WHAT TO WORK ON: Return the data below unchanged, without images.

EXERCISE DATA:
====================

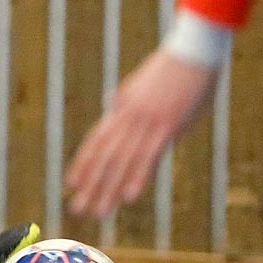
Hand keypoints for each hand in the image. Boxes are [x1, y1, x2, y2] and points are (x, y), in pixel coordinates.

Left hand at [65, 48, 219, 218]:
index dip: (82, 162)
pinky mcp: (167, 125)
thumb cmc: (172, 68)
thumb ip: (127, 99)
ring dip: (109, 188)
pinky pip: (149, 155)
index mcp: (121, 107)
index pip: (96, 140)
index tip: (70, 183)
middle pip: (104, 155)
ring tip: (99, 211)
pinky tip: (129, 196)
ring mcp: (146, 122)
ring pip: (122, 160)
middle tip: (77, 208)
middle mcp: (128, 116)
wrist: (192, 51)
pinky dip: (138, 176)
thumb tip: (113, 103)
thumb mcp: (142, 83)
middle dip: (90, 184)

====================

EXERCISE ANSWER:
Hand keypoints for each hand in the image. Boxes are [x1, y1, x2, y2] and points are (x, y), in pixel coordinates.

Left hand at [65, 48, 219, 218]:
index dip: (82, 162)
pinky mcp: (167, 125)
thumb cmc: (172, 68)
thumb ip: (127, 99)
ring dip: (109, 188)
pinky pip: (149, 155)
index mcp: (121, 107)
index pip: (96, 140)
index tip: (70, 183)
middle pip: (104, 155)
ring tip: (99, 211)
pinky tip: (129, 196)
ring mcp: (146, 122)
ring pip: (122, 160)
middle tip: (77, 208)
middle mcp: (128, 116)
wrist: (192, 51)
pinky dip: (138, 176)
thumb tip: (113, 103)
thumb mcp: (142, 83)
middle dip: (90, 184)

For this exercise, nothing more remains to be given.